Insights: Shared Resources Under Stress
High-impact workloads can reduce the performance of other workloads in a shared resource. This puts the shared resource under stress. Data Infrastructure Insights provides tools to help you investigate resource saturation and impact in your environment.
Terminology
When talking about workload or resource impact, the following definitions are useful.
A Demanding Workload is a workload that is currently identified as impacting other resources in the shared storage pool. These workloads drive higher IOPS (for example), reducing IOPS in the Impacted Workloads. Demanding workloads are sometimes called high-consuming workloads.
An Impacted Workload is a workload that is affected by a high-consuming workload in the shared Storage Pool. These workloads are experiencing reduced IOPS and/or higher latency, caused by the Demanding Workloads.
Note that if Data Infrastructure Insights has not discovered the leading compute workload, the volume or internal volume itself will be recognized as the workload. This applies to both demanding and impacted workloads.
Shared Resource Saturation is the ratio of impacting IOPS to baseline.
Baseline is defined as the maximum reported data point for each workload in the hour immediately preceding the detected saturation.
A Contention or Saturation occurs when IOPS are determined to be affecting other resources or workloads in the shared storage pool.

EXERCISES TO COMPLETE —
1. Answer each question from the page on shared resources under stress, one answer per line, marked (a), (b), (c):
(a) What other name is sometimes given to demanding workloads?
(b) How is baseline defined?
(c) What is Shared Resource Saturation?
2. Rewrite the page on shared resources under stress from "A Demanding Workload" up to and including "and impacted workloads.", replacing "IOPS" with "throughput".
3. Translate this sentence from the page on shared resources under stress into Spanish: "Baseline is defined as the maximum reported data point for each workload in the hour immediately preceding the detected saturation."

SUPPLIED DATA —
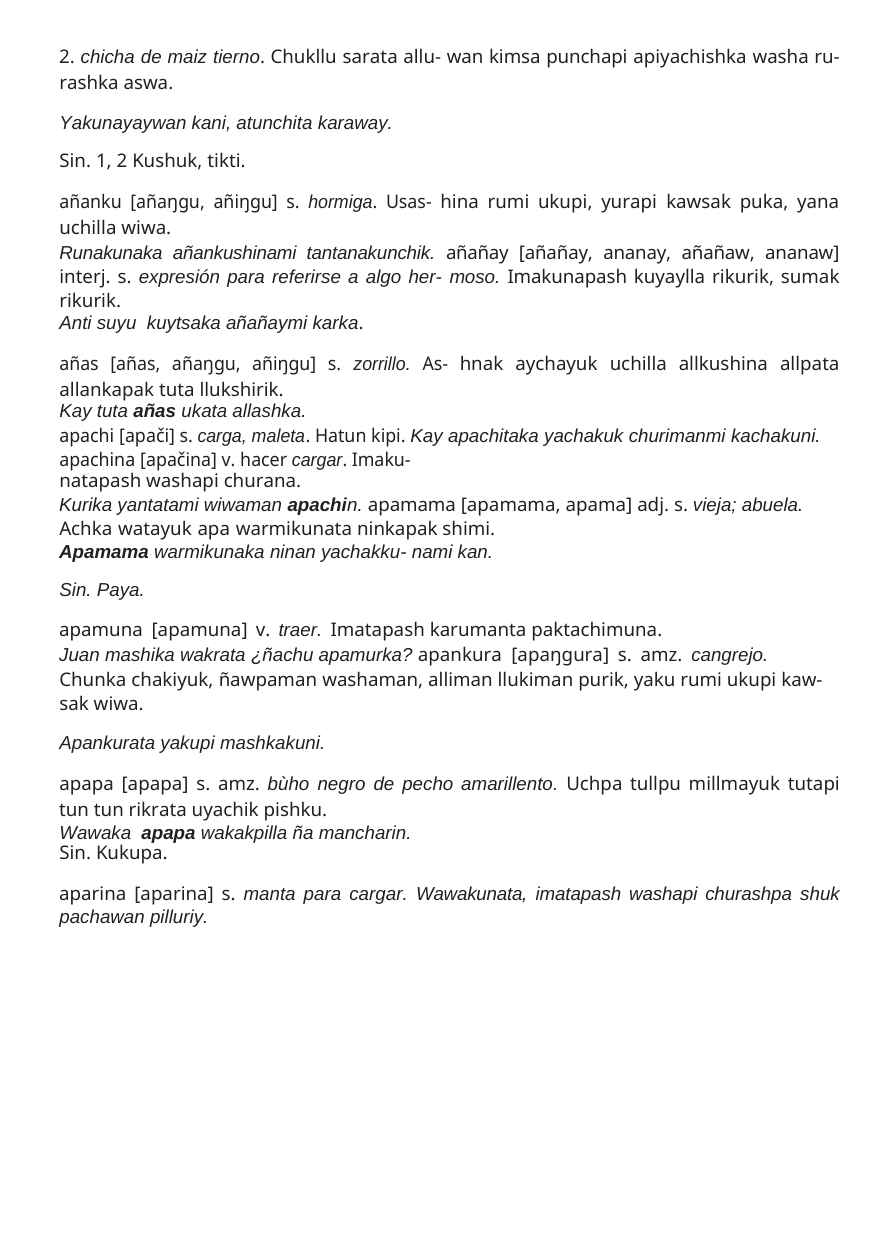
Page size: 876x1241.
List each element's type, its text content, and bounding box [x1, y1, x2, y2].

THE SOLUTIONS —
1.
(a) High-consuming workloads.
(b) As the maximum reported data point for each workload in the hour immediately preceding the detected saturation.
(c) The ratio of impacting IOPS to baseline.

2.
A Demanding Workload is a workload that is currently identified as impacting other resources in the shared storage pool. These workloads drive higher throughput (for example), reducing throughput in the Impacted Workloads. Demanding workloads are sometimes called high-consuming workloads.
An Impacted Workload is a workload that is affected by a high-consuming workload in the shared Storage Pool. These workloads are experiencing reduced throughput and/or higher latency, caused by the Demanding Workloads.
Note that if Data Infrastructure Insights has not discovered the leading compute workload, the volume or internal volume itself will be recognized as the workload. This applies to both demanding and impacted workloads.

3. La línea de base se define como el punto de datos máximo informado para cada carga de trabajo en la hora inmediatamente anterior a la saturación detectada.